Fig. 3.

PC1/3 KD macrophages express intracellular proteins related to macrophages immune functions. A, NR8383 cells were stimulated with Paclitaxel (30 μm) or not (control) and lysed before FASP and LC-MS/MS analysis. MaxQuant and Perseus software were used for the statistical analysis, and a heat map was generated to show proteins that were significantly different between NT and PC1/3-KD NR8383 macrophages stimulated or not with Paclitaxel in the cell extracts. Eight clusters are highlighted. B, Global pathway analysis of the overexpressed proteins specifically identified in PC1/3-KD cells.
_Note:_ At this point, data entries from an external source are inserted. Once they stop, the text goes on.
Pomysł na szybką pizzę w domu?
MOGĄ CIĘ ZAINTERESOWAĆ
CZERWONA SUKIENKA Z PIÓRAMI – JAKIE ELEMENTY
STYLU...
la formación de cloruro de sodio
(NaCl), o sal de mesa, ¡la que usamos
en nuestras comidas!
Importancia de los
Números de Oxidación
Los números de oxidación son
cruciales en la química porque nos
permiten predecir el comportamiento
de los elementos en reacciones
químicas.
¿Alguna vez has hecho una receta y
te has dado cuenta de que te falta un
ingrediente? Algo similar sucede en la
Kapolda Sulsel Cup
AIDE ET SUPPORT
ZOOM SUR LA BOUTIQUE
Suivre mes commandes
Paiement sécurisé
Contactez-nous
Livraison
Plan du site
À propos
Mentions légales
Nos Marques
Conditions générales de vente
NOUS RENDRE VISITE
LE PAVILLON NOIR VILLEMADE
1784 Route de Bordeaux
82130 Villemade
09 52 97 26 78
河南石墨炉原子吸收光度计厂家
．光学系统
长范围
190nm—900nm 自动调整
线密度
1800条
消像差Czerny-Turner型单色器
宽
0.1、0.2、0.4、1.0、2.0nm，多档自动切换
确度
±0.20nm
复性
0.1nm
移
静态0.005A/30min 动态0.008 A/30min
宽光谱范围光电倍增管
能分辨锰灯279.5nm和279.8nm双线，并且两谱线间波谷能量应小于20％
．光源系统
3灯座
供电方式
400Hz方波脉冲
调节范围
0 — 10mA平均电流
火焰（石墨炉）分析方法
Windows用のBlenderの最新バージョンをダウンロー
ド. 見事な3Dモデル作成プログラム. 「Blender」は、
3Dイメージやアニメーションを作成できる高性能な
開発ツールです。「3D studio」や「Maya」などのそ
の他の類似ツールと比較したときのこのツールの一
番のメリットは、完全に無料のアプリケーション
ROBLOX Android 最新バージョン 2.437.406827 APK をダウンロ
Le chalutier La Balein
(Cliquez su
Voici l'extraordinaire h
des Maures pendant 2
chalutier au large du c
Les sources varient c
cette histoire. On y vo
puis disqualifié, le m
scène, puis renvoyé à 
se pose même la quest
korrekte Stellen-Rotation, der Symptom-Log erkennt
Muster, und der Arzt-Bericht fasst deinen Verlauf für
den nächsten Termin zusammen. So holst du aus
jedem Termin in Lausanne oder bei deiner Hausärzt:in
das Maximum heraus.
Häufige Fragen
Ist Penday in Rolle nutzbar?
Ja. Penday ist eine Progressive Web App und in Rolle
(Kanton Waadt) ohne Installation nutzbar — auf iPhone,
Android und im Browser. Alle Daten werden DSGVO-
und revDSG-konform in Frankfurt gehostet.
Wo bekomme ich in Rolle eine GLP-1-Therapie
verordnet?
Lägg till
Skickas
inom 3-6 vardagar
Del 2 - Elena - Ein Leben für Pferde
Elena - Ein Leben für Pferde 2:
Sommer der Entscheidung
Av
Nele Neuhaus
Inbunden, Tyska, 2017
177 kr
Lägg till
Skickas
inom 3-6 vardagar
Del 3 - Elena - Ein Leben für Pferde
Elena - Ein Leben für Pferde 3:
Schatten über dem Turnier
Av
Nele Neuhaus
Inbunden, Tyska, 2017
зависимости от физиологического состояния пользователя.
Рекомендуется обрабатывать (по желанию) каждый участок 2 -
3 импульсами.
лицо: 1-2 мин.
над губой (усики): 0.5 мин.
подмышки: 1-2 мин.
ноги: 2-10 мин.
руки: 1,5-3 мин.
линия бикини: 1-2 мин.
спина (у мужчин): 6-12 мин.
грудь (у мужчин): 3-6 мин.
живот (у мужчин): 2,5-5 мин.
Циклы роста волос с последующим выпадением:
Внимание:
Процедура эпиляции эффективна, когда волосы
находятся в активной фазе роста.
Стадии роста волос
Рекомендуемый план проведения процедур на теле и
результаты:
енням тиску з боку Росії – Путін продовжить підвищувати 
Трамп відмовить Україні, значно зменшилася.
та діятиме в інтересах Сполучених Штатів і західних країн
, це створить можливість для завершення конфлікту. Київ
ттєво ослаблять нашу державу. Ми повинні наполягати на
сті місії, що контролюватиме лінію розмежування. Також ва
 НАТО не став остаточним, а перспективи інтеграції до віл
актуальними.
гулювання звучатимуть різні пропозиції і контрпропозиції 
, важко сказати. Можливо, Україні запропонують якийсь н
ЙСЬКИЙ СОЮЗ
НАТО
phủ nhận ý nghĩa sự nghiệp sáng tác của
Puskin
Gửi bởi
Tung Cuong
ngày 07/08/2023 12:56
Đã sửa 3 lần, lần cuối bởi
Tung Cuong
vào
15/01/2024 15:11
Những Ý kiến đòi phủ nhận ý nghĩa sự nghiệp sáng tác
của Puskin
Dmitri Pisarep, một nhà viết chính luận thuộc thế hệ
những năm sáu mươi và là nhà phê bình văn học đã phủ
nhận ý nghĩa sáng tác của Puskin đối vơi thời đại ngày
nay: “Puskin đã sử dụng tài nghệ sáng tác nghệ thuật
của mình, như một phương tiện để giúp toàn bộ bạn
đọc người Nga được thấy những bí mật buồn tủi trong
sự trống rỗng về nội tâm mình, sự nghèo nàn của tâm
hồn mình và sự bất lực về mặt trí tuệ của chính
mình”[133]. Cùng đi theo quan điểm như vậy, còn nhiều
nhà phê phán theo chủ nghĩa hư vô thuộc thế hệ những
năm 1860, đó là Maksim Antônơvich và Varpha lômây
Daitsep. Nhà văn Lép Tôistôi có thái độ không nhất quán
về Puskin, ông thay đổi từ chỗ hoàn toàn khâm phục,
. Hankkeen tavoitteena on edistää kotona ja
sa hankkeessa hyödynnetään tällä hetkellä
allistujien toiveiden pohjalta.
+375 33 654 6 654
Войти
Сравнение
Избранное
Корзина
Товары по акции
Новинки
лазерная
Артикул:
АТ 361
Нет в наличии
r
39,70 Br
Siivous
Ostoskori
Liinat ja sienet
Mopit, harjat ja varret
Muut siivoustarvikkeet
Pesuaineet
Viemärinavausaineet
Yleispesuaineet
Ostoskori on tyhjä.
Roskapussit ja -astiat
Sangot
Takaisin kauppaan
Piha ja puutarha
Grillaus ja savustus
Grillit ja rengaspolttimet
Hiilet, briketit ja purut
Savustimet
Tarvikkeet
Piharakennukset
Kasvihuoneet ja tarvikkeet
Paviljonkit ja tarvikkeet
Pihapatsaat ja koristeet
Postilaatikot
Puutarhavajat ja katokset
The relationship between the overexpressed proteins with PCSk1/3 (pink) is also showed. C, Co-expression network analyses. i) Co-expression of Tuba1c/Tuba4a with mitochondria-related molecules in Paclitaxel-treated NT versus Paclitaxel-treated KD cells. The 100 genes which encoded molecules were the most tightly coexpressed with Tuba4a/Tuba1c were identified in Paclitaxel-treated NT versus Paclitaxel-treated KD cells. Shown are subnetworks of genes annotated by the GO term “mitochondrion” (adjusted p value for enrichment significance = 0.11e-3 in Paclitaxel-treated NT cells and 0.10e-5 in Paclitaxel-treated KD cells). ii) Co-expression of tubulins with immune-related molecules in Paclitaxel-treated NT versus Paclitaxel-treated KD cells. The 100 genes which encoded molecules were the most tightly coexpressed with Tuba4a/Tuba1c were identified in Paclitaxel-treated NT versus Paclitaxel-treated KD cells. Shown are subnetworks of immune-related genes.